- Prompt: Please reproduce each of the rows below line by line, with no change to any word.

--

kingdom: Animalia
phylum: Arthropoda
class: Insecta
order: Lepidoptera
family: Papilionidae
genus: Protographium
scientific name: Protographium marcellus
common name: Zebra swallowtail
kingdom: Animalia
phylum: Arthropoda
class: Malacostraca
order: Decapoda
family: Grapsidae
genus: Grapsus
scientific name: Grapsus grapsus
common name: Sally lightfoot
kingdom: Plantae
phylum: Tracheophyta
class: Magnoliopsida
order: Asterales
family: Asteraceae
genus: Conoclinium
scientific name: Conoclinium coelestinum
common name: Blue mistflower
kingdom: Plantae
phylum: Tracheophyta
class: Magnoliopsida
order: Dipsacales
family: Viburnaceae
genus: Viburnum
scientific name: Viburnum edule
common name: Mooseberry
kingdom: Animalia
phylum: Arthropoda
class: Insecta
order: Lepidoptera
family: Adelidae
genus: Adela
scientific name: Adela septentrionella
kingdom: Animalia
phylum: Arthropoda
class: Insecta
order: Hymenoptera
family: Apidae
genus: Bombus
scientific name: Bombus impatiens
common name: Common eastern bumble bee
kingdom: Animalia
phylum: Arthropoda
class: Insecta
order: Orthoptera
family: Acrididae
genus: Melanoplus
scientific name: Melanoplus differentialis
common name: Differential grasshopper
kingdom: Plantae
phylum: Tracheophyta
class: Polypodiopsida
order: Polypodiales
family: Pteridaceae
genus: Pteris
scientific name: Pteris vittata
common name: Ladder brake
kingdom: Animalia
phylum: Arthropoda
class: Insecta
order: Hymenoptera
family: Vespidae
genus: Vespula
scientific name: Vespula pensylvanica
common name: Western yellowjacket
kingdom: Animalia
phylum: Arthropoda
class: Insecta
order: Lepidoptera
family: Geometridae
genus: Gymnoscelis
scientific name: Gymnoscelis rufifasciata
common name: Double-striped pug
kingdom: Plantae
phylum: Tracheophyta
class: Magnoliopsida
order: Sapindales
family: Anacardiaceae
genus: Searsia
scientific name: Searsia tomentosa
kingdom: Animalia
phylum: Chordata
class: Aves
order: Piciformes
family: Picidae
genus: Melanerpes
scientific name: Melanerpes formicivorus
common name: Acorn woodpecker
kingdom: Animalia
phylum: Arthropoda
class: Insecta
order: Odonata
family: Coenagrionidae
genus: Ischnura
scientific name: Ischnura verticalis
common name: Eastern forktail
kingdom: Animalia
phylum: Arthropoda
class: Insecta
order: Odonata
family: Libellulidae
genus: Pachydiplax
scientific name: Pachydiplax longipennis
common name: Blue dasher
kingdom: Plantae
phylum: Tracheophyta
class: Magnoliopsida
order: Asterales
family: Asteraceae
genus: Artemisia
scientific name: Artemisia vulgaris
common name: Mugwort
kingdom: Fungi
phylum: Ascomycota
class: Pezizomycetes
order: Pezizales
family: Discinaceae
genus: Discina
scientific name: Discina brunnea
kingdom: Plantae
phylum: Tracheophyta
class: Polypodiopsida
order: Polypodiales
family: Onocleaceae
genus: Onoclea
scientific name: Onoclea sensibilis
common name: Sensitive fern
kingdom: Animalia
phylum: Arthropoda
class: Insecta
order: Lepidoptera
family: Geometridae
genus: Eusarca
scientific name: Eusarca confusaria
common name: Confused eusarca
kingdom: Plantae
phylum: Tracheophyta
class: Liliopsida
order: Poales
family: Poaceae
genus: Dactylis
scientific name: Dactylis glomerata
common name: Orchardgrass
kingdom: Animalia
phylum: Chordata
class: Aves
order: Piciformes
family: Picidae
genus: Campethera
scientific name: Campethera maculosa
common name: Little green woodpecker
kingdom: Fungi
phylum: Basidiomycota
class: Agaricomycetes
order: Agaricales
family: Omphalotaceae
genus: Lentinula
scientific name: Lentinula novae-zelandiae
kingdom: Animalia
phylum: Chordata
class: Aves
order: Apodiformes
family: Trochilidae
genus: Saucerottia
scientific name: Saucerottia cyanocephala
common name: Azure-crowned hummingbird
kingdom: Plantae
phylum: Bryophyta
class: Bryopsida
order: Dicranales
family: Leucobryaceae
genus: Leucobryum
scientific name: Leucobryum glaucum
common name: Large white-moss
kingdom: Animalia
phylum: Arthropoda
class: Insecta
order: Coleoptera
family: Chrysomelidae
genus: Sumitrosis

--

- Final result:
kingdom: Animalia
phylum: Arthropoda
class: Insecta
order: Lepidoptera
family: Papilionidae
genus: Protographium
scientific name: Protographium marcellus
common name: Zebra swallowtail
kingdom: Animalia
phylum: Arthropoda
class: Malacostraca
order: Decapoda
family: Grapsidae
genus: Grapsus
scientific name: Grapsus grapsus
common name: Sally lightfoot
kingdom: Plantae
phylum: Tracheophyta
class: Magnoliopsida
order: Asterales
family: Asteraceae
genus: Conoclinium
scientific name: Conoclinium coelestinum
common name: Blue mistflower
kingdom: Plantae
phylum: Tracheophyta
class: Magnoliopsida
order: Dipsacales
family: Viburnaceae
genus: Viburnum
scientific name: Viburnum edule
common name: Mooseberry
kingdom: Animalia
phylum: Arthropoda
class: Insecta
order: Lepidoptera
family: Adelidae
genus: Adela
scientific name: Adela septentrionella
kingdom: Animalia
phylum: Arthropoda
class: Insecta
order: Hymenoptera
family: Apidae
genus: Bombus
scientific name: Bombus impatiens
common name: Common eastern bumble bee
kingdom: Animalia
phylum: Arthropoda
class: Insecta
order: Orthoptera
family: Acrididae
genus: Melanoplus
scientific name: Melanoplus differentialis
common name: Differential grasshopper
kingdom: Plantae
phylum: Tracheophyta
class: Polypodiopsida
order: Polypodiales
family: Pteridaceae
genus: Pteris
scientific name: Pteris vittata
common name: Ladder brake
kingdom: Animalia
phylum: Arthropoda
class: Insecta
order: Hymenoptera
family: Vespidae
genus: Vespula
scientific name: Vespula pensylvanica
common name: Western yellowjacket
kingdom: Animalia
phylum: Arthropoda
class: Insecta
order: Lepidoptera
family: Geometridae
genus: Gymnoscelis
scientific name: Gymnoscelis rufifasciata
common name: Double-striped pug
kingdom: Plantae
phylum: Tracheophyta
class: Magnoliopsida
order: Sapindales
family: Anacardiaceae
genus: Searsia
scientific name: Searsia tomentosa
kingdom: Animalia
phylum: Chordata
class: Aves
order: Piciformes
family: Picidae
genus: Melanerpes
scientific name: Melanerpes formicivorus
common name: Acorn woodpecker
kingdom: Animalia
phylum: Arthropoda
class: Insecta
order: Odonata
family: Coenagrionidae
genus: Ischnura
scientific name: Ischnura verticalis
common name: Eastern forktail
kingdom: Animalia
phylum: Arthropoda
class: Insecta
order: Odonata
family: Libellulidae
genus: Pachydiplax
scientific name: Pachydiplax longipennis
common name: Blue dasher
kingdom: Plantae
phylum: Tracheophyta
class: Magnoliopsida
order: Asterales
family: Asteraceae
genus: Artemisia
scientific name: Artemisia vulgaris
common name: Mugwort
kingdom: Fungi
phylum: Ascomycota
class: Pezizomycetes
order: Pezizales
family: Discinaceae
genus: Discina
scientific name: Discina brunnea
kingdom: Plantae
phylum: Tracheophyta
class: Polypodiopsida
order: Polypodiales
family: Onocleaceae
genus: Onoclea
scientific name: Onoclea sensibilis
common name: Sensitive fern
kingdom: Animalia
phylum: Arthropoda
class: Insecta
order: Lepidoptera
family: Geometridae
genus: Eusarca
scientific name: Eusarca confusaria
common name: Confused eusarca
kingdom: Plantae
phylum: Tracheophyta
class: Liliopsida
order: Poales
family: Poaceae
genus: Dactylis
scientific name: Dactylis glomerata
common name: Orchardgrass
kingdom: Animalia
phylum: Chordata
class: Aves
order: Piciformes
family: Picidae
genus: Campethera
scientific name: Campethera maculosa
common name: Little green woodpecker
kingdom: Fungi
phylum: Basidiomycota
class: Agaricomycetes
order: Agaricales
family: Omphalotaceae
genus: Lentinula
scientific name: Lentinula novae-zelandiae
kingdom: Animalia
phylum: Chordata
class: Aves
order: Apodiformes
family: Trochilidae
genus: Saucerottia
scientific name: Saucerottia cyanocephala
common name: Azure-crowned hummingbird
kingdom: Plantae
phylum: Bryophyta
class: Bryopsida
order: Dicranales
family: Leucobryaceae
genus: Leucobryum
scientific name: Leucobryum glaucum
common name: Large white-moss
kingdom: Animalia
phylum: Arthropoda
class: Insecta
order: Coleoptera
family: Chrysomelidae
genus: Sumitrosis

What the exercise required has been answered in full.